If, however, your 2nd grader is spending his free time playing “Grand Theft Auto V,” then what you have is a parenting problem, not a technology problem and banning devices isn’t going to eradicate crappy moms and dads. In fact, crappy moms and dads have been around long before handheld devices ever came on the scene. Back then, kids took to the great outdoors to engage in inappropriate behavior and beat each other up, instead of doing it from the comfort of their couches. The only real benefit of the good ‘ol days was that even though kids were getting into all sorts of trouble, at least everyone got their daily allotment of Vitamin D.
Guys: The key to a healthy, happy, nurtured child is a parenting style that’s balanced, fair, educated, intuitive, loving, and realistic. Suggesting that we ban everything that may hint at a correlation with a negative influence or potentially hazardous outcome would mean we would have to BAN EVERYTHING. The only thing we should ban – crappy, self-centered parents who assume zero responsibility for the welfare of their offspring – is the one thing we can’t, so experts start listing off all the things we should remove from society instead.

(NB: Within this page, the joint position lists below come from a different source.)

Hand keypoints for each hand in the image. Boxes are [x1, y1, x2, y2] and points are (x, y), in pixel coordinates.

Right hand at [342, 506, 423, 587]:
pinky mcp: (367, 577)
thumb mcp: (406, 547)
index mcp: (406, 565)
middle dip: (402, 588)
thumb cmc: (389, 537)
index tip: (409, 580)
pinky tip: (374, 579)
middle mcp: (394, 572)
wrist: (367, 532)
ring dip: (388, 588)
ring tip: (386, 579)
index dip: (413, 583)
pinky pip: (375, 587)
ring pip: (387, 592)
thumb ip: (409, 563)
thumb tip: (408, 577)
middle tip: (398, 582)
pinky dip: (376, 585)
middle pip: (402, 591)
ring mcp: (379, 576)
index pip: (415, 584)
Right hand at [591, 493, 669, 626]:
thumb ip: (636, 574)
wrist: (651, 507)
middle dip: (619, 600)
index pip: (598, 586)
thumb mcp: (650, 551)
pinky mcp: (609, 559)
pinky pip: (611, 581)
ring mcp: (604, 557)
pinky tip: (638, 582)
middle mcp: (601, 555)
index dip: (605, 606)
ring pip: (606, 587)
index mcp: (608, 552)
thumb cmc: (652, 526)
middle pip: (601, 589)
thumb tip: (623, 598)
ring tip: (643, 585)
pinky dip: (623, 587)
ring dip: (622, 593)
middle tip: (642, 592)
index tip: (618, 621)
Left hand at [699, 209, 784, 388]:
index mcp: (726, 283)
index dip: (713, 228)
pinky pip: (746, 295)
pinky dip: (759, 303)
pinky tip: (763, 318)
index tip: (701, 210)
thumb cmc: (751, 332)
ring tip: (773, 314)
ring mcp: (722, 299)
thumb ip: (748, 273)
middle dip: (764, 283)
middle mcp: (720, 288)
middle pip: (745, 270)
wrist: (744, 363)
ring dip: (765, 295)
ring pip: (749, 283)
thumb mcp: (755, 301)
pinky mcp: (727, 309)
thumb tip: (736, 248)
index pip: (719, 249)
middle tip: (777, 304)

Finally, allow me to give you the other side of handheld devices, since Rowan was so keen on providing an article geared towards that anxiety-ridden part of you that keeps you up at night wondering if you’ve permanently screwed up your kids (the short answer is yes, you’re human, you’re gonna make mistakes, but I promise, if it’s a monumental one, it likely won’t involve purchasing one too many alphabet apps for your preschooler).

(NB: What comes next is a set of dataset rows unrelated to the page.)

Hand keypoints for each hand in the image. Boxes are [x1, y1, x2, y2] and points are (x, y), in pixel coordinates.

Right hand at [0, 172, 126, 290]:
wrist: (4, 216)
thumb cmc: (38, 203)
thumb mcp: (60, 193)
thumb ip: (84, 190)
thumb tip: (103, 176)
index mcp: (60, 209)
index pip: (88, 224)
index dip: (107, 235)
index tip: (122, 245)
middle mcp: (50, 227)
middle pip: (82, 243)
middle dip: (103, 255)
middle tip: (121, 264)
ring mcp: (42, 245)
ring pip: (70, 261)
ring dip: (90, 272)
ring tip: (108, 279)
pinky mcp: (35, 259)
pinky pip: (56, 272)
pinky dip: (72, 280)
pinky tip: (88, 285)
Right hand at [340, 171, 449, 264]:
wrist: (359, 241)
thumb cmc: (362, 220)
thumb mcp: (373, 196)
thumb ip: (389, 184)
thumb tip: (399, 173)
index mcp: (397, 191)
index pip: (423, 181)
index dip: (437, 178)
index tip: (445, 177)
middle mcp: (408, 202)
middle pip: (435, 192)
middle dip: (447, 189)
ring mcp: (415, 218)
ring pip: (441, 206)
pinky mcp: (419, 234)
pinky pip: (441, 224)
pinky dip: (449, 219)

My special needs son was given his very first iPad at the age of 9. If Rowan had her way, he would have had to wait until this Wednesday, when he turns 12, to receive his first handheld device, and then, he would only have access to it approximately 30 minutes per day. To this, I say, “Blllllrrrrrrrrrrrrrrrrrrrp.”

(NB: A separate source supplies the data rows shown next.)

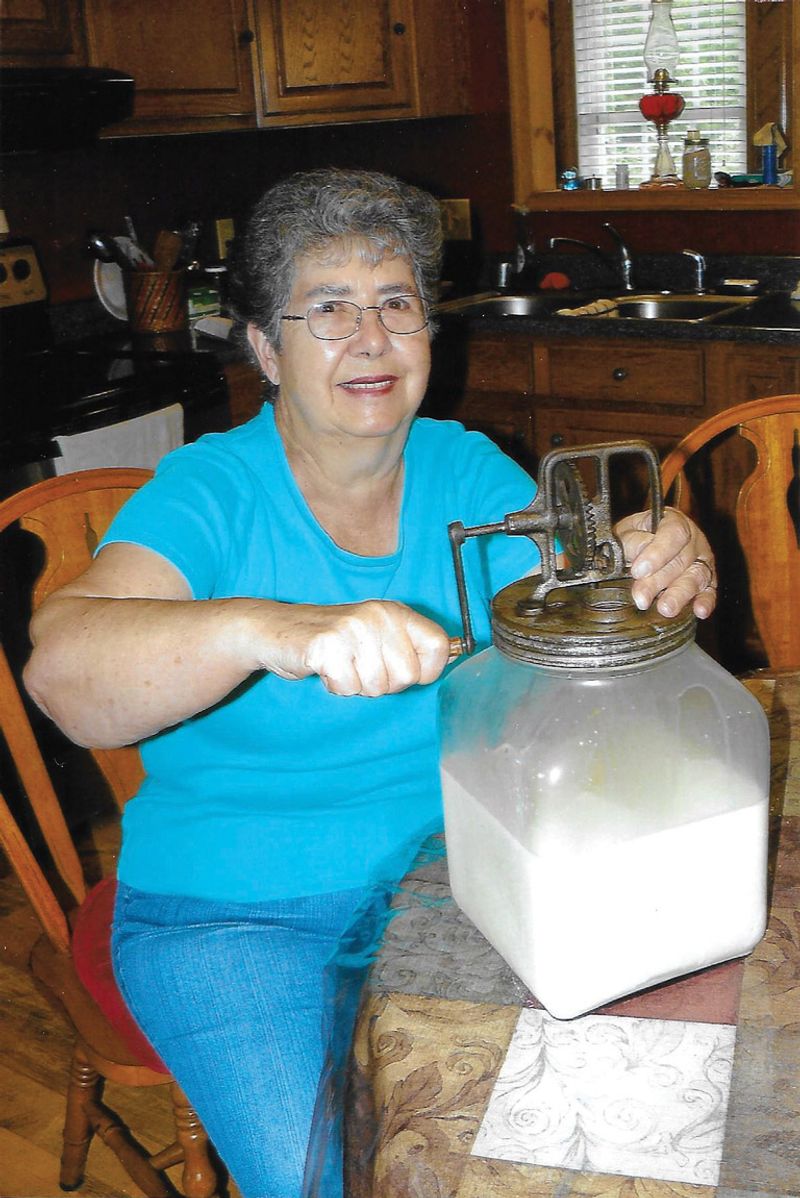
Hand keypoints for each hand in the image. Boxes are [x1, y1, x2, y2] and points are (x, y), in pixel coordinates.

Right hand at [266, 599, 450, 696]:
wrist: (278, 629)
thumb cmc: (335, 639)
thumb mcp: (378, 633)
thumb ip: (410, 646)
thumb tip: (457, 656)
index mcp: (396, 611)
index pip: (440, 647)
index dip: (425, 670)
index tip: (402, 669)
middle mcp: (378, 615)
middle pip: (407, 676)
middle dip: (385, 683)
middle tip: (361, 666)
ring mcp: (352, 629)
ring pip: (377, 686)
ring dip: (358, 685)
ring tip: (342, 664)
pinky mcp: (326, 646)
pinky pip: (348, 688)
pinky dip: (336, 687)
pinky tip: (326, 668)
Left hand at [614, 507, 716, 619]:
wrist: (637, 548)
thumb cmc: (632, 539)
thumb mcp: (626, 533)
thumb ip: (632, 541)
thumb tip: (640, 552)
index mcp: (673, 521)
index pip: (673, 533)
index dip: (657, 552)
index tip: (638, 570)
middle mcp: (693, 539)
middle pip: (681, 560)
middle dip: (659, 581)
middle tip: (641, 597)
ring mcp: (702, 560)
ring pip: (696, 577)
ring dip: (680, 594)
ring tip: (666, 608)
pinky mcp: (707, 582)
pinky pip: (710, 592)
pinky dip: (706, 601)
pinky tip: (700, 611)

Thanks to his evil iPad, Andrew finally has a way to communicate with the outside world. He’s also learned his alphabet, how to count to 20, and is learning to sight read. That’s right. My non-verbal, intellectually impaired son, who spent years upon years tortured by worthless worksheets and relying on what equated to rudimentary charades to convey simple needs such as hunger and thirst, has been given FREEDOM thanks to his handheld device.
There are thousands of kids like him, relying on these devices for speech, academics, and learning basic concepts you and I take for granted, such as emotions, personal boundaries, and safety and life skills. There are millions more who could stand to immediately benefit in life-changing ways from the use of this miraculous technology that literally puts access to the world in the palm of these children’s hands.
Andrew goes nowhere without his devices, and has two: One dedicated purely to communication, and one that is used for learning and entertainment. Both serve invaluable purposes and both are front and center in his daily life.
According to Rowan’s article, my kid is screwed.
Except he’s not. And neither are your kids.
Dude. If you’re super worried about it, buy some Eco-friendly, non-toxic blocks, bust out your favorite pan flute CD, and schedule in some sun salutations with your kiddo throughout the day. Then, when it’s time for lunch and you need 20 minutes to finish your hemp seed quinoa salad, harness the power of your nearest handheld device by handing it over to your child so you can finish cooking without losing your bleeping mind.
In other words, take a deep breath, and take articles such as the one Rowan has written with a grain of salt. You’re much better off worrying whether or not your child is being a kind, compassionate, world citizen.
You know. The kind that would share her handheld device with an awesome kid like mine.